Tim Hussin is a freelance photographer and filmmaker based in the San Francisco Bay Area. His background in journalism has made me a versatile shooter, and his work now ranges from editorial to commercial to documentary and experimental/personal projects. His strength is in finding compelling, honest and moving stories and pairing them with authentic and visually sophisticated moments.
Tim left a staff photographer/filmmaker position in 2016 at the San Francisco Chronicle, where h co-produced a weekly video column with Erin Brethauer, called The Regulars, and co-directed the Chronicle’s first feature-length documentary film, Last Men Standing, about long-term HIV/AIDS survivors. Both films have toured festivals worldwide.
He has won awards in POYi and was a finalist for a National Magazine Award. He has worked with publications such as National Geographic Magazine, California Sunday Magazine, Pop Up Magazine, The New York Times, The Wall Street Journal, NPR, The Guardian, The Telegraph, Le Monde, Huck Magazine, Oxford American, Virginia Quarterly Review and Airbnb.
Raised in Washington D.C., Gabrielle Lurie picked up a camera at 17-years-old. She learned photography the old- fashioned way and spent countless hours in the darkroom. Gabrielle moved to New York City to attend NYU where she studied art history and photography. In 2014 she moved to San Francisco to freelance for a variety of news outlets. Gabrielle was a student at the Missouri Photo Workshops, the Mountain Workshops and the Eddie Adams Workshop. In 2016 Gabrielle joined the staff of The San Francisco Chronicle where she has been pursuing both stills and video. She is also the regional clip chair for the NPPA West region.
Mason Trinca is a documentary and editorial photographer based in California. Mason’s decision to be a photojournalist was strongly influenced by an appreciation for the power of even small images to impact the biggest environmental issues and to give voice to those who have none, a remembrance to Mason’s sister with disabilities who was unable to speak. A University of Oregon graduate with a Bachelor of Science in both environmental studies and geology, Mason continues to be inspired by nature and is passionate about camping, biking and skiing.
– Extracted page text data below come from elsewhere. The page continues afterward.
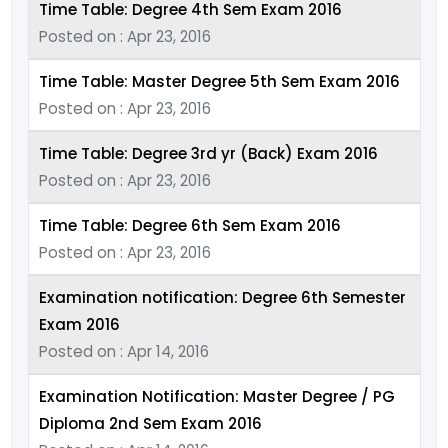
Time Table: Degree 4th Sem Exam 2016
Posted on : Apr 23, 2016
Time Table: Master Degree 5th Sem Exam 2016
Posted on : Apr 23, 2016
Time Table: Degree 3rd yr (Back) Exam 2016
Posted on : Apr 23, 2016
Time Table: Degree 6th Sem Exam 2016
Posted on : Apr 23, 2016
Examination notification: Degree 6th Semester
Exam 2016
Posted on : Apr 14, 2016
Examination Notification: Master Degree / PG
Diploma 2nd Sem Exam 2016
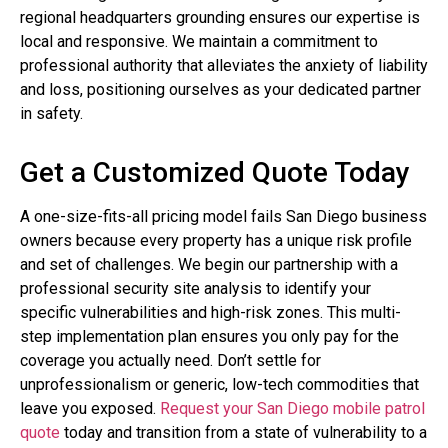
regional headquarters grounding ensures our expertise is
local and responsive. We maintain a commitment to
professional authority that alleviates the anxiety of liability
and loss, positioning ourselves as your dedicated partner
in safety.
Get a Customized Quote Today
A one-size-fits-all pricing model fails San Diego business
owners because every property has a unique risk profile
and set of challenges. We begin our partnership with a
professional security site analysis to identify your
specific vulnerabilities and high-risk zones. This multi-
step implementation plan ensures you only pay for the
coverage you actually need. Don’t settle for
unprofessionalism or generic, low-tech commodities that
leave you exposed.
Request your San Diego mobile patrol
quote
today and transition from a state of vulnerability to a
Marcus Yam is a Los Angeles Times staff photographer living in the beautiful City of Angels. Born and raised in tropical heat of Kuala Lumpur, Malaysia, he is culturally and socially uninhibited, guided and inspired by Robert Frost’s poem, “The Road Not Taken.” At a turning point, he left a career in Aerospace Engineering to pursue a photographic life.
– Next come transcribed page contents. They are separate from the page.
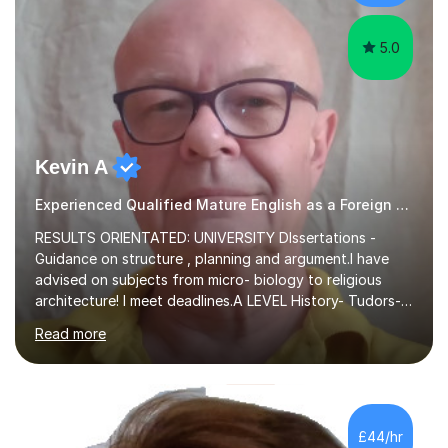
experience,...
5.0
Kevin A
Experienced Qualified Mature English as a Foreign Language EFL
RESULTS ORIENTATED: UNIVERSITY DIssertations -
Guidance on structure , planning and argument.I have
advised on subjects from micro- biology to religious
architecture! I meet deadlines.A LEVEL History- Tudors-
Stuarts 1603- 1714- French Revolution- Russian
Read more
Revolution , Lenin, Stalin and Post war Teaching is very
closely aligned to actual questions,I teach essay writing,
and essay improvement. I happily explain the hard
factGCSE ENGLISH Concentrating on critical analysis.
language techniques,structure and commentary. The
£44/hr
tutoring is very closely related to real exams using past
His approach is deeply rooted in curiosity and persistence. He is interested in the social issues and dichotomies that shape the human experience. Currently, he’s obsessed with covering wildfires across the Golden State as it enters its eighth of drought.
In 2017, Marcus was named Picture of The Year International’s Newspaper Photographer Of The Year. In 2015, Marcus was part of the breaking news team that covered tragic San Bernardino, Calif. terrorist attacks in 2015, that earned a Pulitzer Prize in Breaking News Reporting. In 2014, he was also part of The Seattle Times team that covered the deadly landslide in Oso, Washington that also earned a Pulitzer Prize in Breaking News Reporting.